Prawie we wszystkich snowparkach montowane są raile i boxy (czyli poręcze i skrzynie), na których snowboardzista uprawia tzw. jibbing
Okres XXI w. to wręcz niesamowity rozwój snowparków. Praktycznie każda poważna stacja narciarska ma przynajmniej jeden przyzwoity park. A nagły wzrost ich liczby, spowodował rywalizację w ilości przeszkód, ich rozmiarów i dodatkowych atrakcji.
/ 09.11.2016 21:58
Prawie we wszystkich snowparkach montowane są raile i boxy (czyli poręcze i skrzynie), na których snowboardzista uprawia tzw. jibbing

Prawie we wszystkich snowparkach montowane są raile i boxy (czyli poręcze i skrzynie), na których snowboardzista uprawia tzw. jibbing (czyli jeżdżenie po wszystkim, co zostało stworzone przez człowieka).
Rail (handrail) to poręcz (najczęściej metalowa), podobna do spotykanych w mieście przy schodach, tylko ustawiona na środku stoku. Na rail wskakujemy i wykonujemy na nim różne ewolucje (podobnie jak na deskorolce). Poziom trudności przeszkody rośnie wraz z jej długością, wysokością i odmiennością kształtu.

Poręcz poręczy nierówna

W snowparkach możemy spotkać różne warianty poręczy. Do najczęstszych należą: w kształcie litery C lub S (odpowiednio c-rail lub s-rail), w kształcie tęczy (rainbow) lub łamane. Są to przeszkody składające się z części płaskiej i opadającej w dół stoku, a najbardziej popularny jest tzw. kink, czyli rurka łamana jeden raz. Możemy jednak także spotkać łamaniec w wersji podwójnej, a nawet potrójnej (odpowiednio: double kinked i triple kinked rail). Oprócz tego w snowparkach instalowane są często różnej wielkości skrzynie; boxem przyjęło się nazywać skrzynię o szerokości ok. 50cm.

Ciekawą sprawą jest też samo wykończenie otoczenia poręczy, czyli najazdu i skoczni. Najczęściej są to proste profile, sypane od boku konstrukcji raili, które umożliwiają wskakiwanie na nie za pomocą ollie.

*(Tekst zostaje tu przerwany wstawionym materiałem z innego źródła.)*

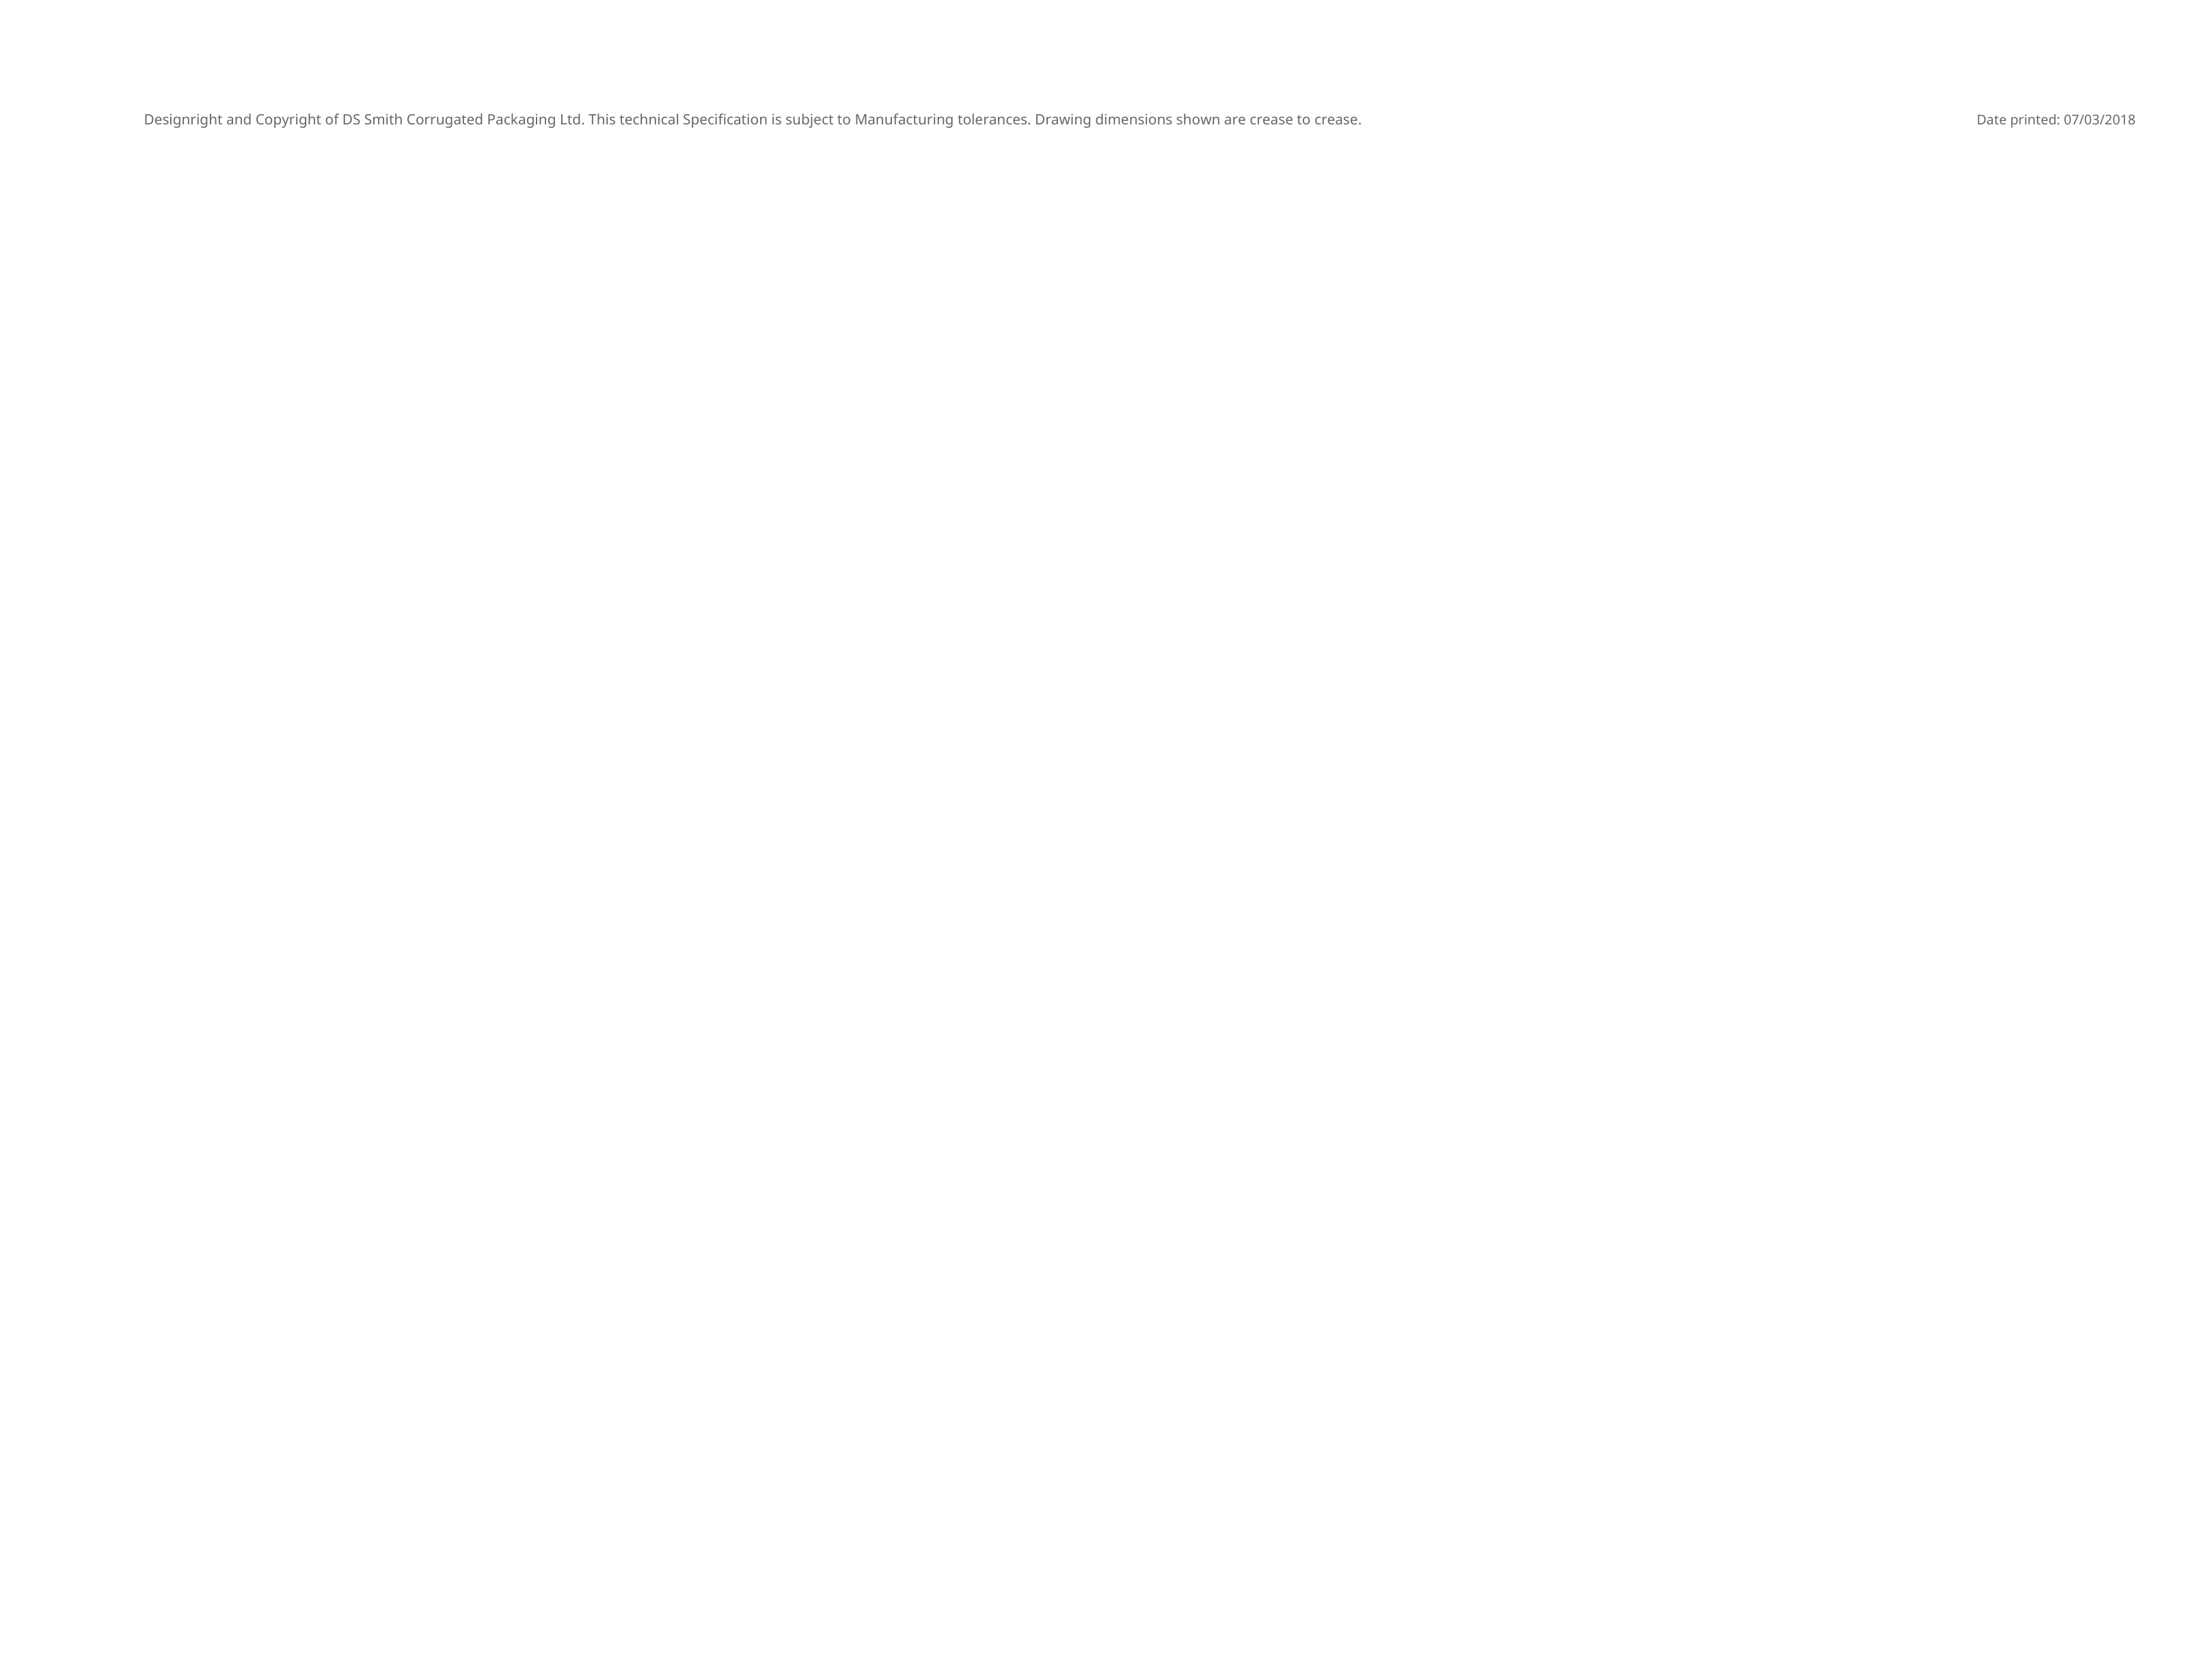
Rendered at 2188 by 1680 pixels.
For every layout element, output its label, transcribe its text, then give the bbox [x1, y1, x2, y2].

text Designright and Copyright of DS Smith Corrugated Packaging Ltd. This technical Specification is subject to Manufacturing tolerances. Drawing dimensions shown are crease to crease. Date printed: 07/03/2018 [144, 109, 2159, 129]
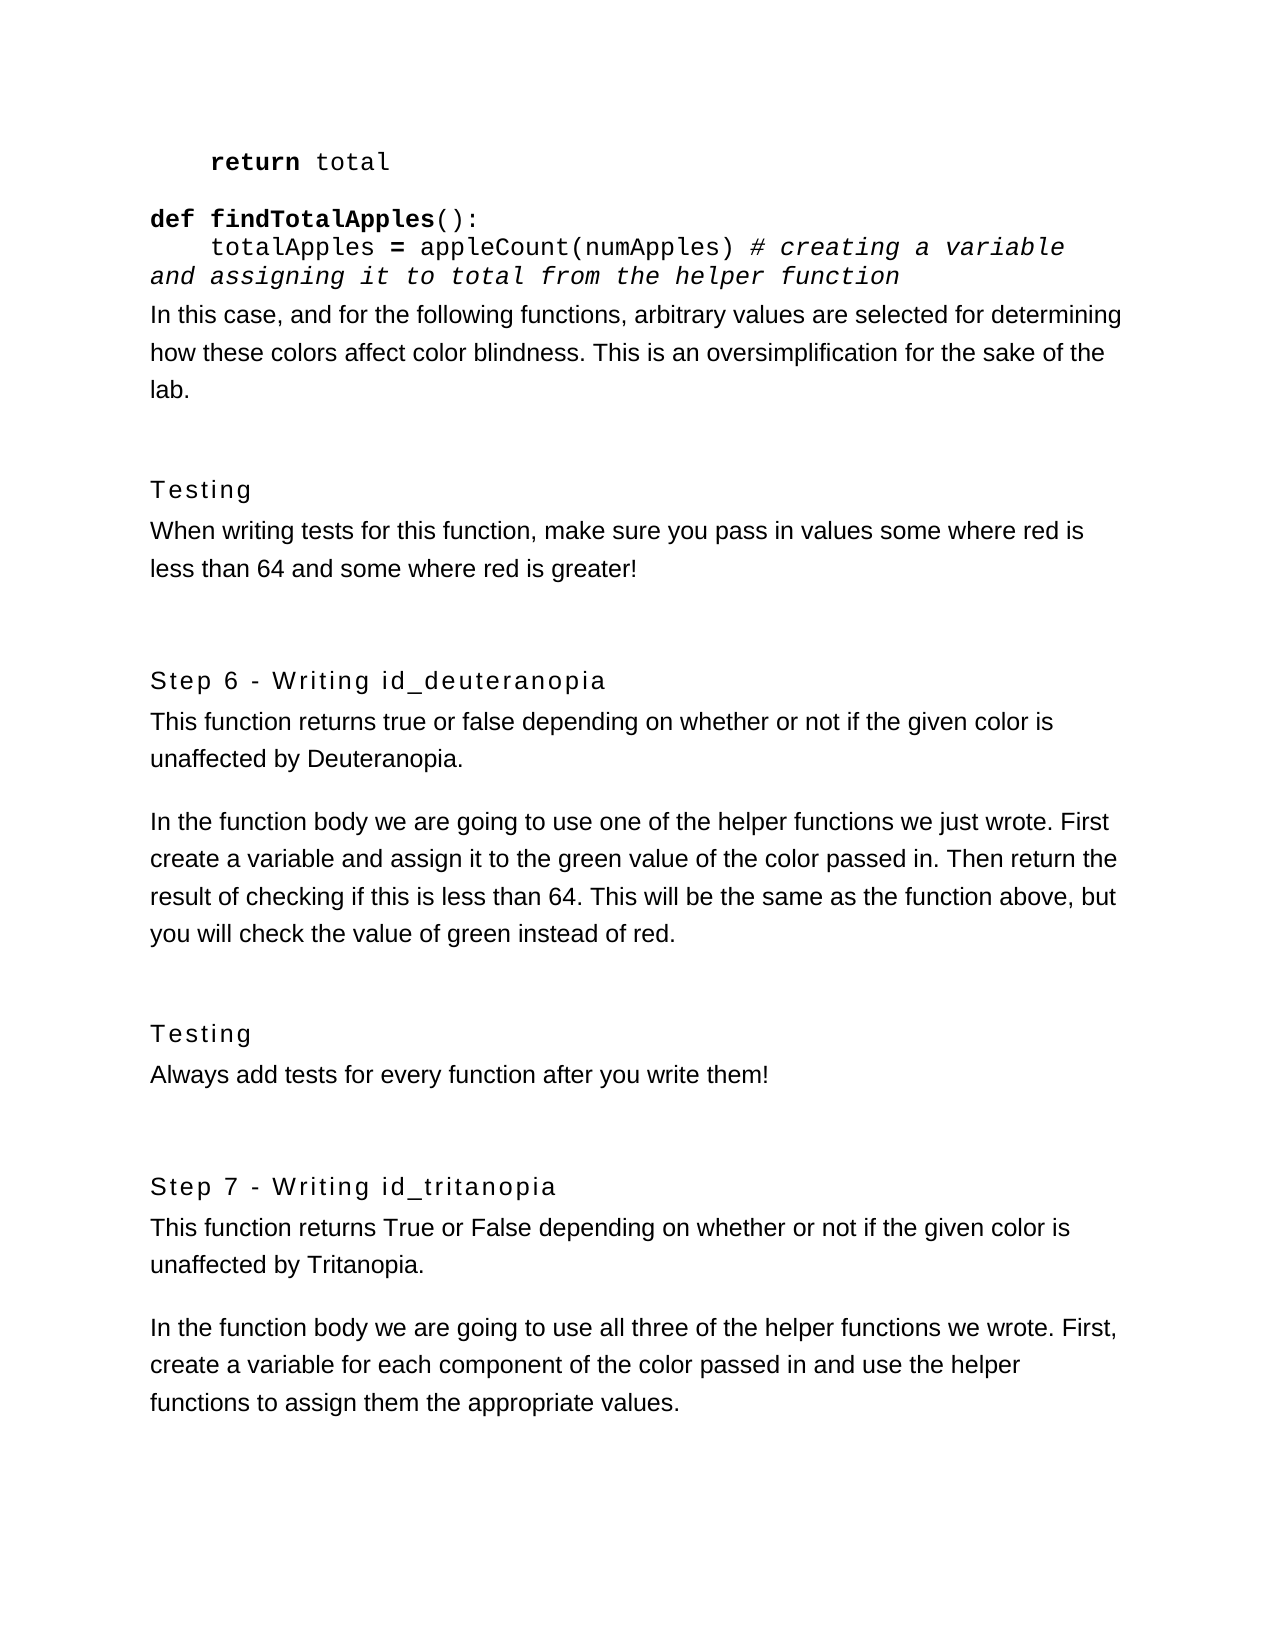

Wysokie lub bardziej złożone poręcze, np. rainbow, są z reguły umieszczane na tzw. fun box’ie. Jest to śnieżny stożek ze ściętym czubkiem, na który można najechać ze wszystkich stron i polecieć w dowolnym kierunku. W razie upadku lub zeskoku z najwyższego punktu nie uderzamy o płaskie podłoże, tylko wytracamy energię na śnieżnym nasypie.

Pierwsze kroki na railach

Naukę jazdy na railach zaczynamy od poręczy niskich (ok. 30cm) i krótkich (góra na 3-4 metry). Jeżeli nie mamy specjalnej deski, to poszukajmy lepiej raili drewnianych, które nie niszczą krawędzi.
Popularność jibbingu jest tak duża, że wykształciły się już specjalne ewolucje. Do najprostszych należą boardslide i lipslide. W pierwszej – najeżdżamy na poręcz na wprost i wykonujemy ślizg po poręczy na desce ustawionej prostopadle do przeszkody; natomiast w drugiej najazd wykonujemy z boku. Rail w tym triku znajduje się między wiązaniami.
W wersji „backside boardslide” najazd wykonujemy mając przeszkodę za sobą. Przy wybiciu musimy zrobić rotację o 90 stopni i przeszkodę pokonujemy przodem w kierunku jazdy.

Bardzo efektywnym trikiem jest 50-50 Grind, w którym najeżdżamy na poręcz na wprost i przejeżdżamy, wykonując ślizg wzdłuż przeszkody, utrzymując deskę w położeniu do niej równoległym.